« Le 31 janvier 2020, le Royaume-Uni a quitté l’Union européenne. Nous avons pris cette décision pour reprendre le contrôle, décider de nos propres lois et gérer nos finance de manière indépendante. » Tels sont les mots du Premier ministre Boris Johnson qui ouvrent le rapport “Les avantages du Brexit”. Publié en début d’année, ce document long de 101 pages énumère les opportunités que présente ce divorce politique et économique. De la campagne menée par le camp Leave au départ officiel du Royaume-Uni de l’Union en janvier 2021, les gouvernements successifs britanniques ont en effet toujours promis des changements rendus possibles par l’indépendance politique et économique du pays. Un an plus tard, une question se pose.

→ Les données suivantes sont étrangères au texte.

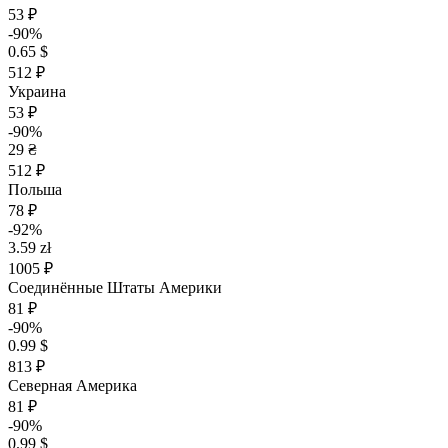
53 ₽
-90%
0.65 $
512 ₽
Украина
53 ₽
-90%
29 ₴
512 ₽
Польша
78 ₽
-92%
3.59 zł
1005 ₽
Соединённые Штаты Америки
81 ₽
-90%
0.99 $
813 ₽
Северная Америка
81 ₽
-90%
0.99 $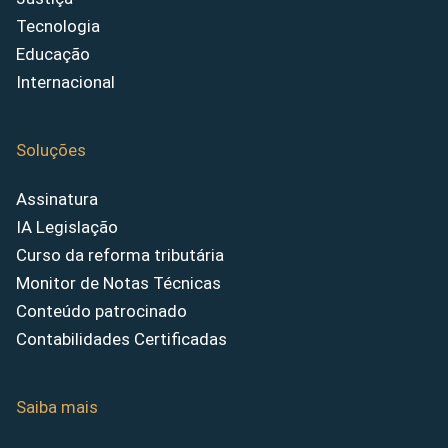
Tecnologia
Educação
Internacional
Soluções
Assinatura
IA Legislação
Curso da reforma tributária
Monitor de Notas Técnicas
Conteúdo patrocinado
Contabilidades Certificadas
Saiba mais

Le Brexit présente-t-il des avantages tangibles ?
Pour Philippe Chalon, secrétaire général du groupe de réflexion Le Cercle d’Outre-Manche, les premières lignes du rapport trahissent les failles des arguments présentés par le gouvernement de Boris Johnson. « Les points d’entrée du rapport sont sujets à caution. La souveraineté de la livre sterling était déjà bien affirmée alors que le pays était membre de l’Union européenne », observe-t-il. Il rappelle alors que lors de la crise économique de 2008, Londres a librement dévalué sa monnaie pour faire face à la récession imminente.

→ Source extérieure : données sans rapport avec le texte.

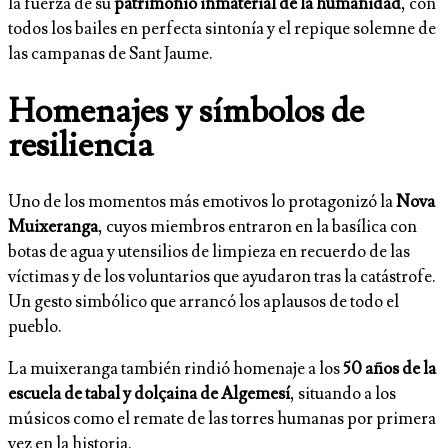
la fuerza de su
patrimonio inmaterial de la humanidad
, con
todos los bailes en perfecta sintonía y el repique solemne de
las campanas de Sant Jaume.
Homenajes y símbolos de
resiliencia
Uno de los momentos más emotivos lo protagonizó la
Nova
Muixeranga
, cuyos miembros entraron en la basílica con
botas de agua y utensilios de limpieza en recuerdo de las
víctimas y de los voluntarios que ayudaron tras la catástrofe.
Un gesto simbólico que arrancó los aplausos de todo el
pueblo.
La muixeranga también rindió homenaje a los
50 años de la
escuela de tabal y dolçaina de Algemesí
, situando a los
músicos como el remate de las torres humanas por primera
vez en la historia.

Par ailleurs, la rhétorique anti-immigration utilisée par Nigel Farage, anciennement à la tête du UK Independent Party (UKIP) et du Brexit Party, était un des moteurs de la campagne en faveur du départ de l’Union européenne. Dr. David Lutton, directeur des affaires externes de la Chambre de commerce franco-britannique à Londres, explique que si 67 % des entreprises britanniques ont réduit leur proportion de recrutement de stagiaires et de contrats VIE en 2021 originaires de l’Union européenne, le gouvernement britannique a mis en place de nombreuses avenues pour encourager l’arrivée légale de travailleurs internationaux. « Si le gouvernement britannique a supprimé la libre circulation des individus, des systèmes ont été mis en place pour les travailleurs étrangers. » Le graduate visa scheme permet par exemple aux étudiants ayant obtenu leur diplôme au sein d’une université britannique de rester au Royaume-Uni pour une période maximale de deux ans. Le high potential visa, prévu pour les diplômés d’universités prestigieuses, représente une autre avenue pour les européens souhaitant s’établir au Royaume-Uni.

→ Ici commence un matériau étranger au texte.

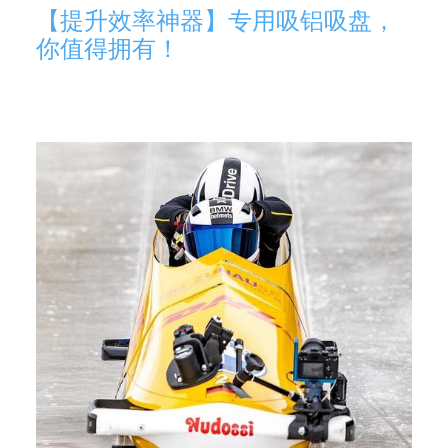
【提升效率神器】专用吸铝吸盘，
你值得拥有！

Pour faire face au départ du Royaume-Uni du marché commun, le gouvernement prévoit l’investissement de 180 millions de livre sterling dans l’objectif de réduire les frictions d’import et d’export de marchandise d’ici à 2025. Comme le souligne Dr. David Lutton, « il est très positif de savoir que des financements seront investis dans la coopération entre les pays, le partage des données et une plus grande automatisation des contrôles pour réduire les frictions dans les échanges commerciaux ». Malgré ces annonces d’importants financements, l’élaboration d’une stratégie efficace permettant au Royaume-Uni de se positionner en tête des échanges commerciaux européens se fait toujours attendre.
La feuille de route annonce « un monde d’opportunités à venir », pour faire du Royaume-Uni « l’économie la mieux régulée au monde », notamment grâce à son leadership dans des domaines tels que la science, la technologie, l’entrepreneuriat et le climat. Le gouvernement prévoit une nouvelle stratégie permettant de favoriser l’innovation et la technologie avec l’investissement de « financements inédits » dans la recherche et le développement. Les dépenses publiques destinées à la science devraient atteindre les 20 milliards de livres sterling d’ici 2025. En attendant cette échéance, les scientifiques britanniques peuvent bénéficier du programme européen Horizon Europe. Financé à hauteur de 95.5 milliards d’euros par l’Union européenne, le programme reste ouvert au Royaume-Uni après l’annonce d’un partenariat entre le gouvernement britannique et la Commission européenne en janvier 2022. En somme, la ressemblance entre les avantages du Brexit et ceux offerts par l’adhésion à l’Union européenne reste frappante.